This was Uranus at  a 440 CE Solar Eclipse: the city of Ys in Brittany was “submerged in great flood” and “the sea submerged great  parts of Wales, most cattle drowned”; there was a July 1281 New Moon here at Kublai Khan’s second attempt  to invade Japan: a vast Armada of 4400 ships and 142,000 Mongol, Chinese and Korean troops set out in July; in Aug a typhoon struch destroying about 4000 ships and more than 100,000 troops; this was the Node at a July 1591 SolEcl, the year four hurricanes in one month sank more than 100 ships in the Western Hemisphere;  Mars at the Great Galveston Hurricane of 1900 : the barometer fell to 27.49 in – a US record up to that time: the city was inundated, about 8000 killed, “one of the worst natural disasters to hit the North American continent,” the Node in 1889 when a typhoon wrecked the ships of Germany and the US that were about to go to war; other events with placements here include the 1935 Category 5 Labor Day Hurricane that hit the Florida Keys: the barometer fell to 26.35 in, the lowest ever observed in the US: winds were estimated at 150 – 200 mph (all wind instruments were destroyed), it was labelled – “the most intense and tightly knit storm ever to hit Florida”; the terrible Lake Okeechobee hurricane of 1928 (barometer 27.43 in; 5th lowest in US history) that killed 5000 in the US and Caribbean; a massive cyclone with 145 mph wind speed that hit Bangladesh in 1911, killing about 139,000 people and half a million animals and many more.

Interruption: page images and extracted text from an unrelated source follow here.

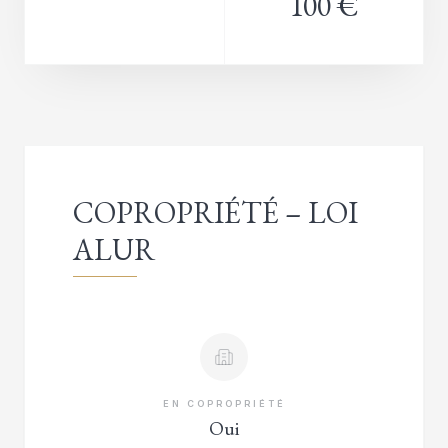
100 €
COPROPRIÉTÉ – LOI
ALUR
EN COPROPRIÉTÉ
Oui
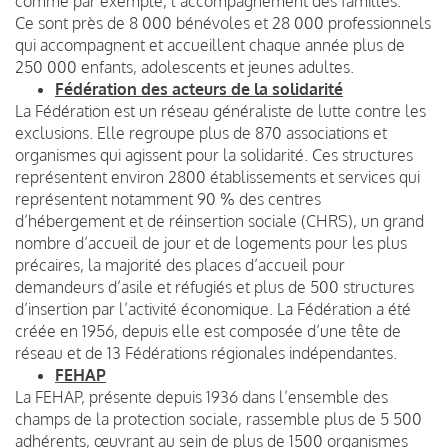
comme par exemple, l’accompagnement des familles.
Ce sont près de 8 000 bénévoles et 28 000 professionnels
qui accompagnent et accueillent chaque année plus de
250 000 enfants, adolescents et jeunes adultes.
Fédération des acteurs de la solidarité
La Fédération est un réseau généraliste de lutte contre les
exclusions. Elle regroupe plus de 870 associations et
organismes qui agissent pour la solidarité. Ces structures
représentent environ 2800 établissements et services qui
représentent notamment 90 % des centres
d’hébergement et de réinsertion sociale (CHRS), un grand
nombre d’accueil de jour et de logements pour les plus
précaires, la majorité des places d’accueil pour
demandeurs d’asile et réfugiés et plus de 500 structures
d’insertion par l’activité économique. La Fédération a été
créée en 1956, depuis elle est composée d’une tête de
réseau et de 13 Fédérations régionales indépendantes.
FEHAP
La FEHAP, présente depuis 1936 dans l’ensemble des
champs de la protection sociale, rassemble plus de 5 500
adhérents, œuvrant au sein de plus de 1500 organismes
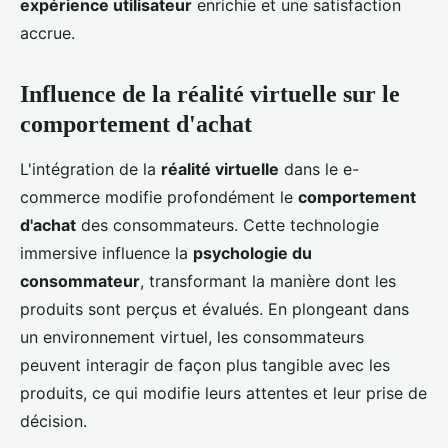
expérience utilisateur
enrichie et une satisfaction
accrue.
Influence de la réalité virtuelle sur le
comportement d'achat
L'intégration de la
réalité virtuelle
dans le e-
commerce modifie profondément le
comportement
d'achat
des consommateurs. Cette technologie
immersive influence la
psychologie du
consommateur
, transformant la manière dont les
produits sont perçus et évalués. En plongeant dans
un environnement virtuel, les consommateurs
peuvent interagir de façon plus tangible avec les
produits, ce qui modifie leurs attentes et leur prise de
décision.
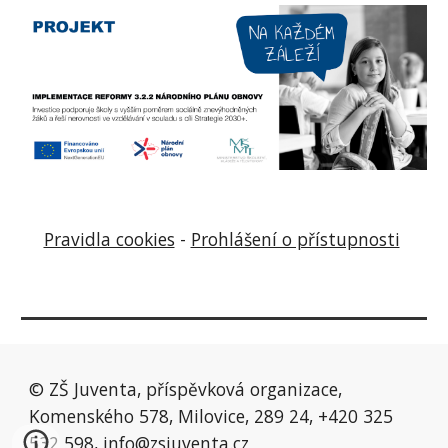
Pravidla cookies
-
Prohlášení o přístupnosti
© ZŠ Juventa, příspěvková organizace,
Komenského 578, Milovice, 289 24, +420 325
532 598,
info@zsjuventa.cz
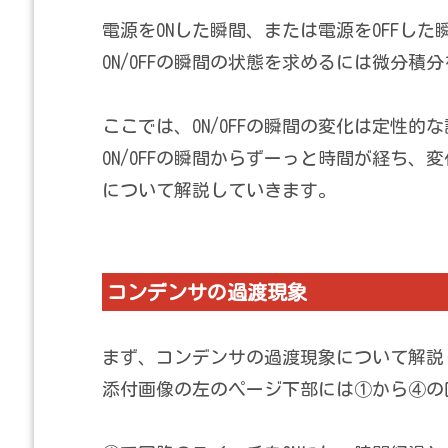
電源をONした瞬間、または電源をOFFし
ON/OFFの瞬間の状態を求めるには微分
ここでは、ON/OFFの瞬間の変化は定性的
ON/OFFの瞬間からずーっと時間が経ち、
について解説していきます。
コンデンサの過渡現象
まず、コンデンサの過渡現象について解説
添付画像の左のページ下部には①から④の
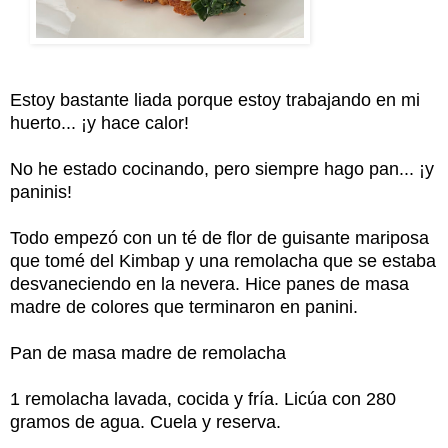
Estoy bastante liada porque estoy trabajando en mi
huerto... ¡y hace calor!
No he estado cocinando, pero siempre hago pan... ¡y
paninis!
Todo empezó con un té de flor de guisante mariposa
que tomé del Kimbap y una remolacha que se estaba
desvaneciendo en la nevera. Hice panes de masa
madre de colores que terminaron en panini.
Pan de masa madre de remolacha
1 remolacha lavada, cocida y fría. Licúa con 280
gramos de agua. Cuela y reserva.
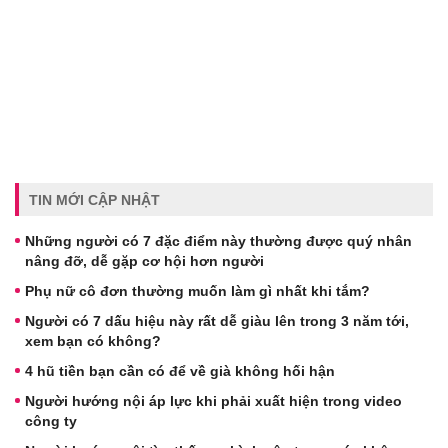
TIN MỚI CẬP NHẬT
Những người có 7 đặc điểm này thường được quý nhân
nâng đỡ, dễ gặp cơ hội hơn người
Phụ nữ cô đơn thường muốn làm gì nhất khi tắm?
Người có 7 dấu hiệu này rất dễ giàu lên trong 3 năm tới,
xem bạn có không?
4 hũ tiền bạn cần có để về già không hối hận
Người hướng nội áp lực khi phải xuất hiện trong video
công ty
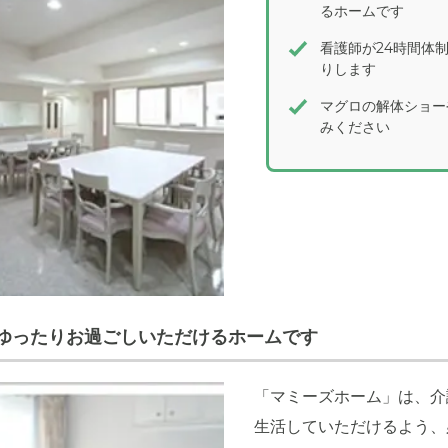
るホームです
看護師が24時間体
りします
マグロの解体ショー
みください
ゆったりお過ごしいただけるホームです
「マミーズホーム」は、介
生活していただけるよう、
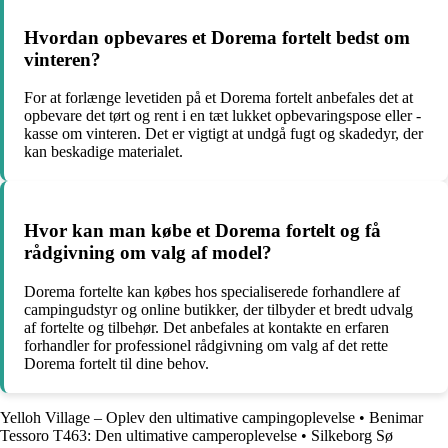
Hvordan opbevares et Dorema fortelt bedst om
vinteren?
For at forlænge levetiden på et Dorema fortelt anbefales det at
opbevare det tørt og rent i en tæt lukket opbevaringspose eller -
kasse om vinteren. Det er vigtigt at undgå fugt og skadedyr, der
kan beskadige materialet.
Hvor kan man købe et Dorema fortelt og få
rådgivning om valg af model?
Dorema fortelte kan købes hos specialiserede forhandlere af
campingudstyr og online butikker, der tilbyder et bredt udvalg
af fortelte og tilbehør. Det anbefales at kontakte en erfaren
forhandler for professionel rådgivning om valg af det rette
Dorema fortelt til dine behov.
Yelloh Village – Oplev den ultimative campingoplevelse
•
Benimar
Tessoro T463: Den ultimative camperoplevelse
•
Silkeborg Sø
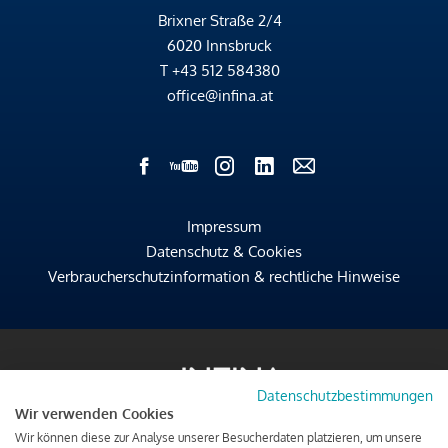
Brixner Straße 2/4
6020 Innsbruck
T
+43 512 584380
office@infina.at
Impressum
Datenschutz & Cookies
Verbraucherschutzinformation & rechtliche Hinweise
Datenschutzbestimmungen
Wir verwenden Cookies
Wir können diese zur Analyse unserer Besucherdaten platzieren, um unsere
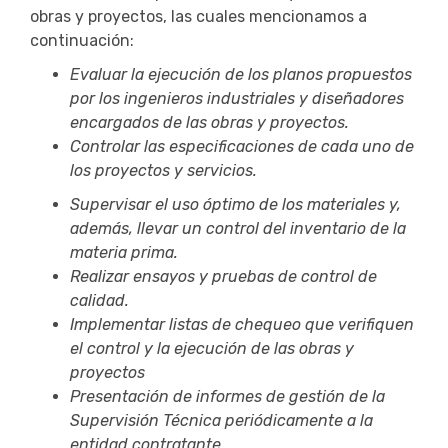
obras y proyectos, las cuales mencionamos a
continuación:
Evaluar la ejecución de los planos propuestos
por los ingenieros industriales y diseñadores
encargados de las obras y proyectos.
Controlar las especificaciones de cada uno de
los proyectos y servicios.
Supervisar el uso óptimo de los materiales y,
además, llevar un control del inventario de la
materia prima.
Realizar ensayos y pruebas de control de
calidad.
Implementar listas de chequeo que verifiquen
el control y la ejecución de las obras y
proyectos
Presentación de informes de gestión de la
Supervisión Técnica periódicamente a la
entidad contratante.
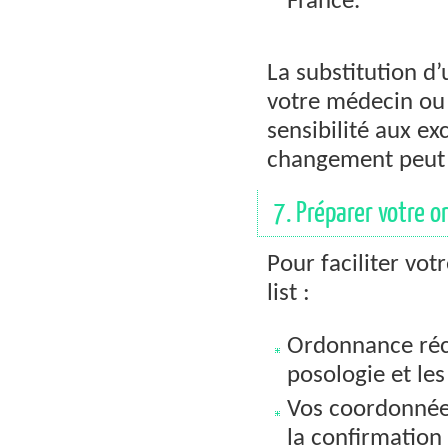
France.
La substitution d’
votre médecin ou 
sensibilité aux ex
changement peut
7. Préparer votre 
Pour faciliter vot
list :
Ordonnance réce
posologie et le
Vos coordonnée
la confirmation 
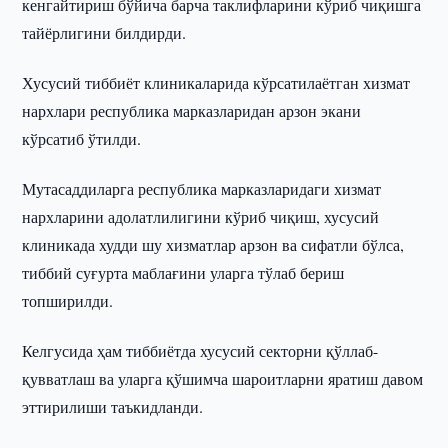
кенгайтириш бўйича барча таклифларини кўриб чиқишга
тайёрлигини билдирди.
Хусусий тиббиёт клиникаларида кўрсатилаётган хизмат
нархлари республика марказларидан арзон экани
кўрсатиб ўтилди.
Мутасаддиларга республика марказларидаги хизмат
нархларини адолатлилигини кўриб чиқиш, хусусий
клиникада худди шу хизматлар арзон ва сифатли бўлса,
тиббий суғурта маблағини уларга тўлаб бериш
топширилди.
Келгусида ҳам тиббиётда хусусий секторни қўллаб-
қувватлаш ва уларга қўшимча шароитларни яратиш давом
эттирилиши таъкидланди.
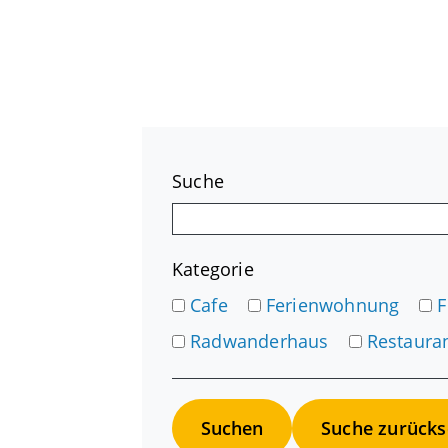
Suche
Kategorie
Cafe
Ferienwohnung
Radwanderhaus
Restaura
Suche zurücks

So what has activated the ingress chart right now? We don’t need to look far. Jupiter has just stationed retrograde on 7 Nov. at 5:03 UT triggering its radix position  conjunct Castor on the descendant of the ingress chart. Also a  chart drawn  for Jupiter station brings Neptune [2pi35] to the Ascendant.  Neptune as god of the sea and his association with storms is well known.






In astro-meteorology,  lunation charts and the four phases of the moon each month - new, first quarter, full, and last quarter are looked at for weekly trends. The first quarter moon chart (10 Nov.) for Manila is shown above. Notice that the moon [18aq] and the MC [20sag40] form a yod with Jupiter [20cn30] – once again highlighting Jupiter and the star Castor which as we saw above is linked to violent storms.